If Suno is training on copyrighted music without permission, this is likely the technological factor that sets it apart from other AI music products. The Rolling Stone article mentions some of the tough technical problems that Suno is solving  — having to do with tokens, the sampling rate of audio and more — but these are problems that other companies have solved. In fact, several competitors have models as capable as Suno’s. The reason you don’t see more models like Suno’s being released to the public is that most AI music companies want to ensure training data is licensed before they release their products.

The context here is important. Some of the biggest generative AI companies in the world are using untold numbers of creators’ work without permission in order to train AI models that compete with those creators. There is, understandably, a big public outcry at this large-scale scraping of copyrighted work from the creative community. This has led to a number of lawsuits, which Rolling Stone mentions.

The fact that generative AI competes with human creators is something AI companies prefer not to talk about. But it’s undeniable. People are already listening to music from companies like Suno in place of Spotify, and generative AI listening will inevitably eat into music industry revenues — and therefore human musicians’ income — if training data isn’t licensed.

Generative AI is a powerful technology that will likely bring a number of benefits. But if we support the exploitation of people’s work for training without permission, we implicitly support the unfair destruction of the creative industries. We must instead support companies that take a fairer approach to training data.

And those companies do exist.

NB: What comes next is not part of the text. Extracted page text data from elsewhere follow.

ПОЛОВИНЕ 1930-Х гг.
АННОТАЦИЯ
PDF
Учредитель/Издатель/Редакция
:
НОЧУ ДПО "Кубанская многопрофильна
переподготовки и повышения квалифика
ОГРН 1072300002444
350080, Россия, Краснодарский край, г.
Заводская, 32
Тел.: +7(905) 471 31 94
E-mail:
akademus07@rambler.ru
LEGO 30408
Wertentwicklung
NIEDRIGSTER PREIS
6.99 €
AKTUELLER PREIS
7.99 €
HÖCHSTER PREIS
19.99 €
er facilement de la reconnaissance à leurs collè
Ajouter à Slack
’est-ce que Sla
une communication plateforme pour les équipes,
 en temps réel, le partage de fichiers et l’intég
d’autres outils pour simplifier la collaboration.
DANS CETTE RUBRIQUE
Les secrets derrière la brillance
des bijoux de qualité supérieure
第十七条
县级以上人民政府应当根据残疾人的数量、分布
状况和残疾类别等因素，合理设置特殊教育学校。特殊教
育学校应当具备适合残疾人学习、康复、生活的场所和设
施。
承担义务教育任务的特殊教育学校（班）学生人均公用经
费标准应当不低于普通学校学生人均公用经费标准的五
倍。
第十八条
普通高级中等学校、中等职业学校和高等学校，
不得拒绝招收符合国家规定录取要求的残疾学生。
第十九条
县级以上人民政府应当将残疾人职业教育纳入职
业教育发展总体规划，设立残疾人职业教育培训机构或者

There are a number — generally startups — taking a fairer approach, refusing to use copyrighted work without consent. They are licensing, or using public domain data, or commissioning data, or all of the above. In short, they are working hard not to train unethically. At Fairly Trained, we have certified 12 of these companies in AI music. If you want to use AI music and you care about creators’ rights, you have options.

There is a chance Suno has licensed its data. I encourage the company to disclose what it’s training its AI model on. Until we know more, I hope anyone looking to use AI music will opt instead to work with companies that we know take a fair approach to using creators’ work.

To put it simply — and to use some details pulled from Suno’s Rolling Stone interview — it doesn’t matter whether you’re a team of musicians, what you profess to think about IP, or how many pictures of famous composers you have on the walls. If you train on copyrighted work without a license, you’re not on the side of musicians. You’re unfairly exploiting their work to build something that competes with them. You’re taking from them to your gain — and their cost.

Ed Newton-Rex is the CEO of Fairly Trained and a composer. He previously founded Jukedeck, one of the first AI music companies, ran product in Europe for TikTok, and was vp of audio at Stability AI.